In this guide we’re going to look closer at the SEO audit process, and how it can help you improve rankings. But first, the basics:

What is an SEO Audit

An SEO audit is a detailed inspection of your website. The audit focuses on things that impact how your site is crawled, or that are keeping you from ranking. Think of it as a scorecard for your website. When it comes to ranking a website there is more to it than keywords and content. An SEO audit will give you a clear picture of how your website is performing, and reveal the areas that need to be improved.

SEO audits can get technical quickly, especially for larger more complex sites. With this in mind, having the right tools can make auditing your site much easier.

Best Tools for an SEO Audit

  • Google Analytics
  • Google Search Console
  • Chrome Browser 
  • SEMRush, Moz, Ahref, Raven, Screaming Frog
  • Google Page Speed Test
  • Google Lighthouse / Chrome Developer Tools

7 Essential Parts of the SEO Audit Process

1. Visual Audit

Before diving under the hood and setting SEO crawlers loose on your site, it’s wise to try to experience your website as a user. As a site owner, you can overlook a lot! 

For a visual audit, you’ll want to slow down and go through the site as a user. As you review each of the pages you’ll want to pay attention to pages and URLs. Are all links going where they should, have you changed pages, perhaps forgot to redirect an old page, or are there any glaring errors?

checking site URLs
Are all links pointing to the correct pages? Hover over site links to see linked page.

Look at the URL bar, is the site showing https, does it stay secure, are you linking to non-secure pages? You don’t want to have mixed content, all content on your domain should be https. 

https secure nav
https – secure
http not secure nav
http – not secure

Does your homepage have multiple URLs? What are you heavily linking to/from in the navigation, footer, from CTAs across the site? Does this make sense from a user standpoint?

# Dataset records
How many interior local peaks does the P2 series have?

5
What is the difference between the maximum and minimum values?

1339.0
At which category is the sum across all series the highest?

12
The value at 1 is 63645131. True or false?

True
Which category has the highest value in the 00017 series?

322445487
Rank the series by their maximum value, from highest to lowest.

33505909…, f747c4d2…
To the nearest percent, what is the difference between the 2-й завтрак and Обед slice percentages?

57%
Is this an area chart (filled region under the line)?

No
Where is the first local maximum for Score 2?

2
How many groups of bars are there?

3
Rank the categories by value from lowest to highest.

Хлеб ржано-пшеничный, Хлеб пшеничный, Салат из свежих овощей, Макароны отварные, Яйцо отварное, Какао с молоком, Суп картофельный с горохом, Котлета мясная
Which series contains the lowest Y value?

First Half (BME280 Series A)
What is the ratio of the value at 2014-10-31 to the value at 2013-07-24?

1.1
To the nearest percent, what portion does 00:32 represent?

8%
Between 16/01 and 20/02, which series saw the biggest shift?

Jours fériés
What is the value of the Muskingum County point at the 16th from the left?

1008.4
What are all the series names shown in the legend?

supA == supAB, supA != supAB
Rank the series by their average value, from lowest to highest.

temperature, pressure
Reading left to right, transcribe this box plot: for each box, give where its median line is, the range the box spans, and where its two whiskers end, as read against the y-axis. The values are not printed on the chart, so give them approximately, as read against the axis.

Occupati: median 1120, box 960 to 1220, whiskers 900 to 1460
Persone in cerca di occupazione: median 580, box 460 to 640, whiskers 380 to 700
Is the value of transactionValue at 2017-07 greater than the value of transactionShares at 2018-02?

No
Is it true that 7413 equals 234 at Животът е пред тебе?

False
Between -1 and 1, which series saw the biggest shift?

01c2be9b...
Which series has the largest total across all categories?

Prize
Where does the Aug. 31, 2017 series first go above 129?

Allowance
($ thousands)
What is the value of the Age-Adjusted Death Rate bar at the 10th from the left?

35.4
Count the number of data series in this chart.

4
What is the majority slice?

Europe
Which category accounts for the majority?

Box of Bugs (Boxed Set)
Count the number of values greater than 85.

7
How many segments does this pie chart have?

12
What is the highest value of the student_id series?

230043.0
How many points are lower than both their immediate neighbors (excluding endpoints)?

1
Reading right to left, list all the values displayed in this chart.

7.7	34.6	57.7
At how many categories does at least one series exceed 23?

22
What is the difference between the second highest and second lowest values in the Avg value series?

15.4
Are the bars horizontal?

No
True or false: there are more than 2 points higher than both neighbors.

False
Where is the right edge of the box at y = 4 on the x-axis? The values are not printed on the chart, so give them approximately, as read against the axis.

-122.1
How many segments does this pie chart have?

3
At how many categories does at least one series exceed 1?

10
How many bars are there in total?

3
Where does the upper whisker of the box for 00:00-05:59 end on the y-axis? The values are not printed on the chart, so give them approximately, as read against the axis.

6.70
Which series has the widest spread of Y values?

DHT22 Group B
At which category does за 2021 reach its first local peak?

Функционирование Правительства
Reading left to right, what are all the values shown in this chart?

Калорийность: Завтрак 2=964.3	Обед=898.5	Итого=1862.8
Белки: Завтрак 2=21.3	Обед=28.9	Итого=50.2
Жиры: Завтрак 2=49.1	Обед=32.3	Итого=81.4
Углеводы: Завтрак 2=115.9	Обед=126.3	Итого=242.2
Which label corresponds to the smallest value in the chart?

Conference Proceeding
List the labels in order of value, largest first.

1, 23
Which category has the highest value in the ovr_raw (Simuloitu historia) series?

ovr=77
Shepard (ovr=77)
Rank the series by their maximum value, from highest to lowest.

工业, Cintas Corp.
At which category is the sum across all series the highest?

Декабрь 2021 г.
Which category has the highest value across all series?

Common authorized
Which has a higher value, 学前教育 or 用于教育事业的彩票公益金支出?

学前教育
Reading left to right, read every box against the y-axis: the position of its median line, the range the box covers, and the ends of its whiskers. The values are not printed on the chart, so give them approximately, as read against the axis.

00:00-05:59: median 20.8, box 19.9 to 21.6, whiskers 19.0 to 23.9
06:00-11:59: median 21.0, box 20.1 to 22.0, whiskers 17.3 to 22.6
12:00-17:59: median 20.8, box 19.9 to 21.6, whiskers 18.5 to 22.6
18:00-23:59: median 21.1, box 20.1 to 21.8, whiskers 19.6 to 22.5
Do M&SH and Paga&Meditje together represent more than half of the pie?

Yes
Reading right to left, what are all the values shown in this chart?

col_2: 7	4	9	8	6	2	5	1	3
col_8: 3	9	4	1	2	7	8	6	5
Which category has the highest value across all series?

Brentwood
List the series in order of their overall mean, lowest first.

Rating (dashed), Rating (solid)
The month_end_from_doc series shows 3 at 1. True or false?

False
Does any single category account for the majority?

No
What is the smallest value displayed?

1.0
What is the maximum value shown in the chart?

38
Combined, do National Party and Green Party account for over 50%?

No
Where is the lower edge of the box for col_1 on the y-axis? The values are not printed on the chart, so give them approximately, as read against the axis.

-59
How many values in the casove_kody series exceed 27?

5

# Problem
Please state what the SEO audit guide says all content on your domain should be. The items are separate material and have no connection to the SEO audit guide.

# Problem solution
All content on your domain should be https.